Work to complete — Each line of the data that mentions the string "dashed" needs to be identified and copied.

Material for this exercise —
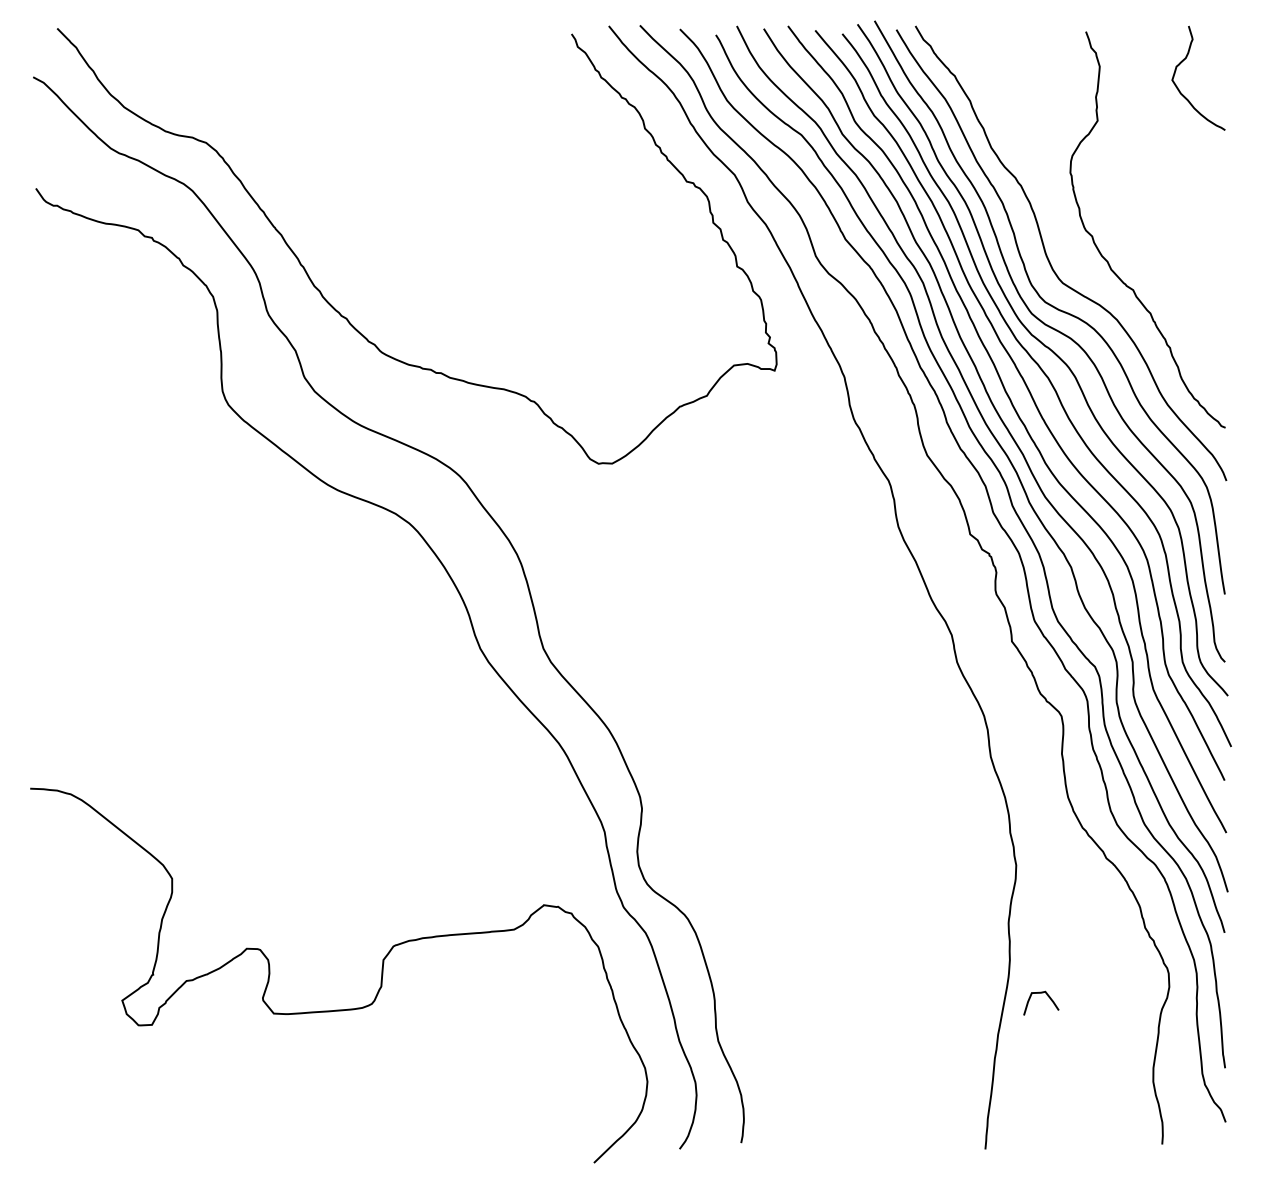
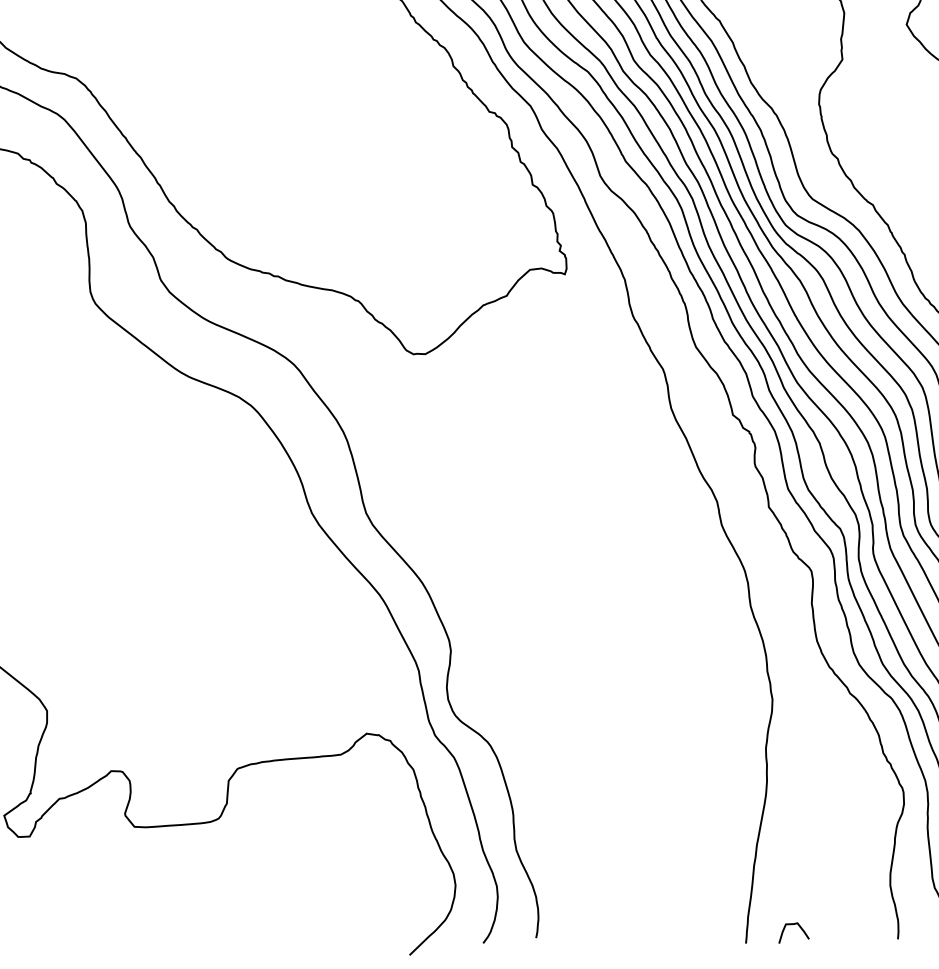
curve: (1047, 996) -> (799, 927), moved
--
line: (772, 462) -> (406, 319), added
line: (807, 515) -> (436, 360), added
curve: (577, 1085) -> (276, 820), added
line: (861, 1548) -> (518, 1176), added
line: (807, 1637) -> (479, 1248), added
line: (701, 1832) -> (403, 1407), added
--
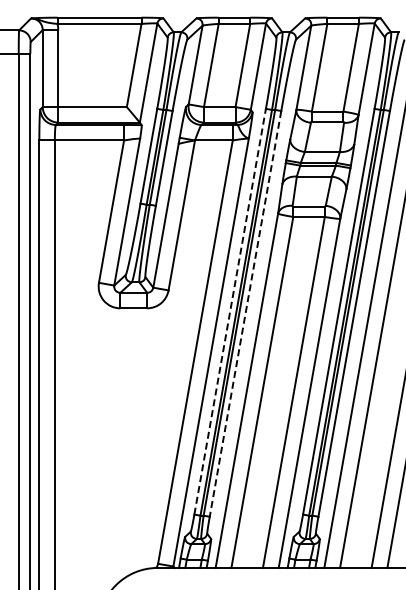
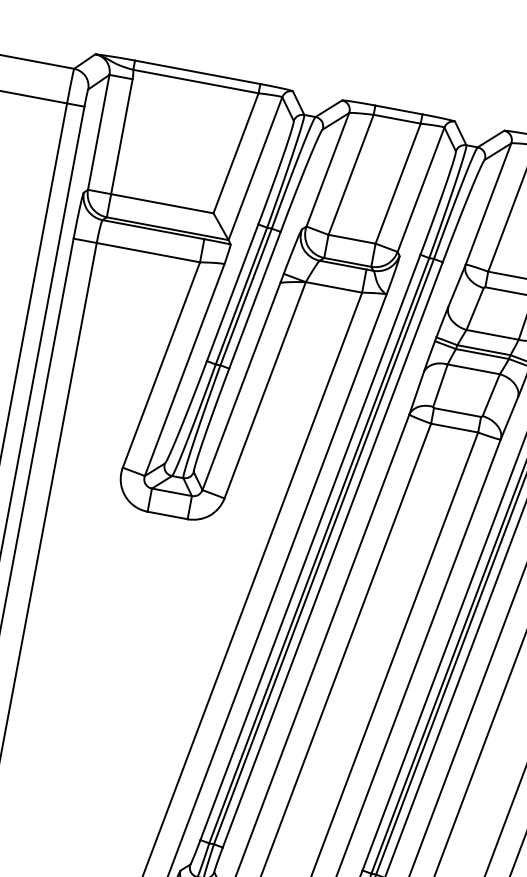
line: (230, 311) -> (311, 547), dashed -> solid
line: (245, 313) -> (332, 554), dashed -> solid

Result of this exercise —
line: (230, 311) -> (311, 547), dashed -> solid
line: (245, 313) -> (332, 554), dashed -> solid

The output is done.